Representante do Ministério da Ciência, Tecnologia e Inovação, Thais Haline Vaz Sousa destacou que tem houve um aumento dos valores disponíveis no Fundo Nacional de Desenvolvimento Científico e Tecnológico (FNDCT): de R$ 7,2 bilhões em 2020 para R$ 17,7 bilhões estimados para 2026. Nesse ministério, ela é a coordenadora-geral substituta de Ciências da Saúde, Biotecnológicas e Agrárias da Secretaria de Políticas e Programas Estratégicos.

Dificuldades

Coordenador do Centro de Tecnologia de Vacinas da Universidade Federal de Minas Gerais (UFMG), Ricardo Gazzinelli apontou dificuldades no processo de desenvolvimento de vacinas, desde a saída da instituição, até questões como infraestrutura, pessoal capacitado, treinamento de pesquisadores, financiamento e andamento dos processos nas agências regulatórias, que são o ultimo elo da inovação da cadeia de saúde.

Gazzinelli lembrou que em 2024 foi aprovada a lei 14.874 (marco legal da pesquisa clínica) que determina que se a Anvisa não se manifestar dentro do prazo legal de 90 dias úteis, o estudo pode ser considerado aprovado para fins regulatórios, desde que os demais requisitos legais e éticos tenham sido cumpridos. Mas ele afirmou que o processo nacional tem sido longo, enquanto na política de “reliance” (confiança) promove-se a aprovação acelerada de protocolos clínicos aprovados em agências regulatórias do exterior, favorecendo a inovação vinda do hemisfério norte.

— Então, o que nós estamos vendo hoje é que a inovação que vem do exterior é aprovada muito mais rápido, seja feita por uma companhia farmacêutica, seja feita por uma universidade, enquanto que a inovação nacional está parada — expôs o coordenador.

Gerente-geral de Produtos Biológicos, Radiofármacos, Sangue, Tecidos, Células, Órgãos e Produtos de Terapias Avançadas da Anvisa, Anderson Vezali Montai explicou que a agência trabalha com “um processo técnico extremamente robusto de forma que seja garantida a qualidade, segurança e eficácia do produto para ser lançado no mercado”.

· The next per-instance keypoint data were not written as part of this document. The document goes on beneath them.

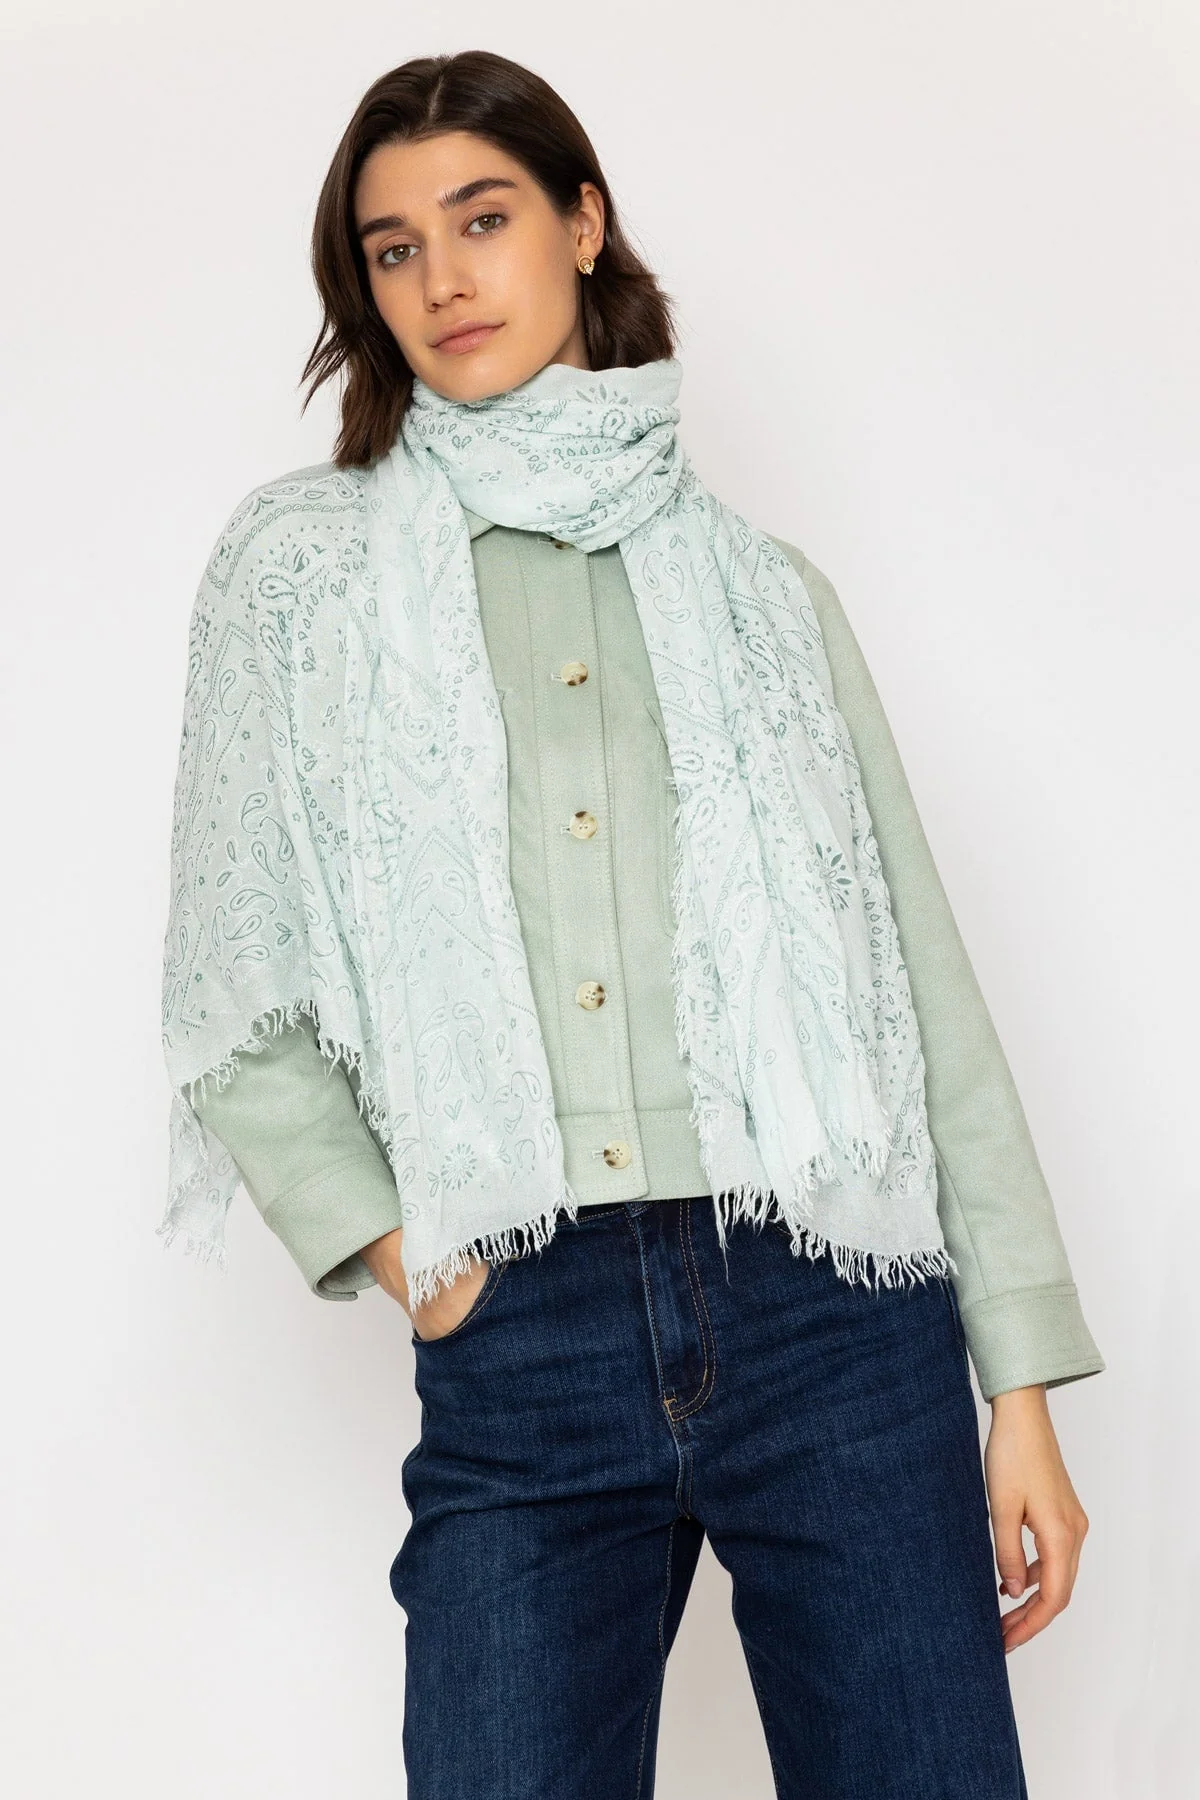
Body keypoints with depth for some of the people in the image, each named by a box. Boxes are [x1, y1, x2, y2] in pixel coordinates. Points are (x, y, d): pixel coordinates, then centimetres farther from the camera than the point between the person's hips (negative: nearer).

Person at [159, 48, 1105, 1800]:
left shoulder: (756, 585, 12)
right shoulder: (302, 568, 10)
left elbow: (925, 980, 8)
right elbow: (228, 998, 9)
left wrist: (1023, 1387, 3)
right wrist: (381, 1239, -6)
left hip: (831, 1309, 1)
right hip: (521, 1348, 0)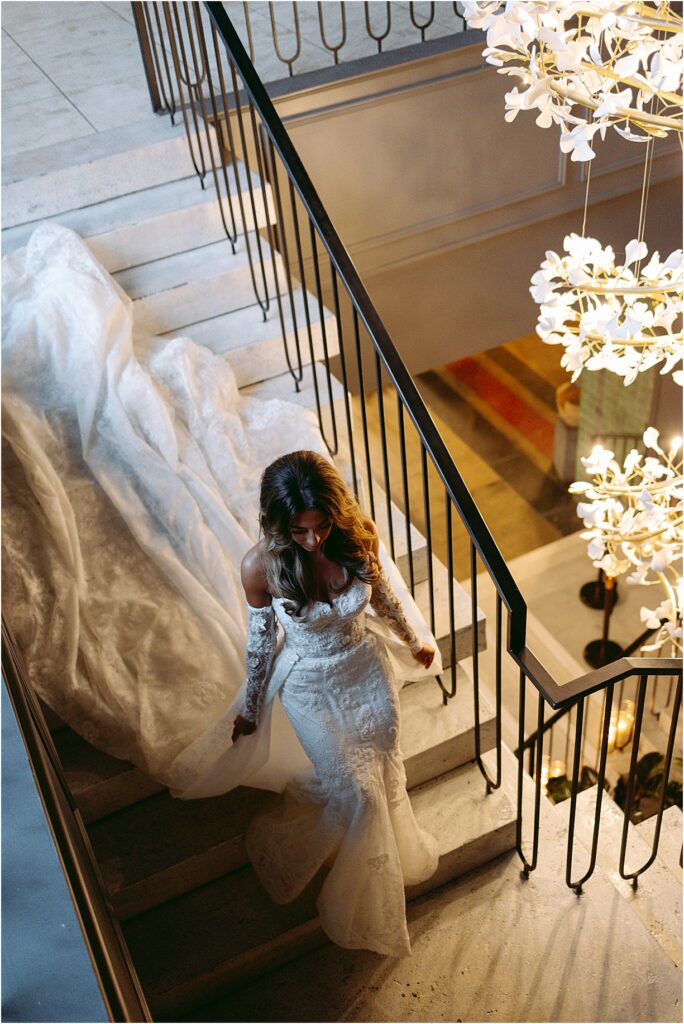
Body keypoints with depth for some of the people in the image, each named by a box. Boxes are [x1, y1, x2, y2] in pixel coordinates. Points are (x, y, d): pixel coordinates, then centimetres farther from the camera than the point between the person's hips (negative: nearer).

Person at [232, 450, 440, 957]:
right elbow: (261, 638, -10)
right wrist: (251, 708, 3)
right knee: (354, 792, -3)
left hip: (367, 669, 3)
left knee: (386, 775, 15)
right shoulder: (261, 565, -27)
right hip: (310, 685, -3)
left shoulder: (359, 536, -21)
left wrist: (414, 640, 16)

— No processo de “reliance”, temos uma lista de agências reguladoras que nós seguimos e dentro desse processo, não há um reconhecimento tácito. Nós aproveitamos as informações que eles nos fornecem para tomarmos uma decisão mais célere e o processo de registro já está desenvolvido e aprovado fora.

No caso da vacina da dengue, segundo o gerente da Anvisa, houve uma atuação muito próxima junto ao Butantan. Durante o processo de análise, em 2024, houve quatro notificações de exigências, discutidas com o Instituto. O registro foi concedido ao final de 2025, após discussões com consultores especializados.

— De forma que nós chegamos na decisão que os dados eram muito bons A parte de desenvolvimento estava satisfatória, atendendo a todos os nossos critérios. Os estudos clínicos mostraram dados bastante promissores — com quase 17 mil pessoas — sem a detecção de eventos adversos graves. E a Anvisa decidiu por aprovar o produto em dezembro de 2025.

Instituto Butantan

Com recém-completos 125 anos, o Instituto Butantan oferece através do PNI, dez vacinas diferentes, doze diferentes tipos de soro e está em processo de consolidação de elevar a quantidade de anticorpos monoclonais de um para quatro, que são anticorpos para fazer a base de tratamento de doenças autoimunes, doenças degenerativas neurológicas e vários tipos de câncer.

Segundo o diretor do Instituto Butantan, Esper Georges Kallás, o centro também tem um corpo de pesquisadores que trabalha com linhas de pesquisa para trazer novos produtos com necessidades não atendidas pelo SUS, entre elas, a vacina contra o vírus Zica, em desenvolvimento, e a gripe aviária.

É uma das pouquíssimas instituições do mundo que têm a capacidade de vir desde a descoberta de uma pesquisa fundamental em bancada de laboratório até trilhar todo o caminho e atingir um licenciamento de um produto. A gente tem o potencial de trilhar esse caminho de desenvolvimento e inovação no Brasil, algo que eu acho que é uma das principais conquistas consolidadas ao longo desses anos, porque a gente pode oferecer novas opções para o brasileiro— disse Kallás.

Também participaram da audiência a gerente do Departamento de Saúde e Qualidade de Vida da Financiadora de Estudos e Projetos (Finep) Adriana Battaglia e Manoel Barral Netto, membro titular da Academia Brasileira de Ciências (ABC).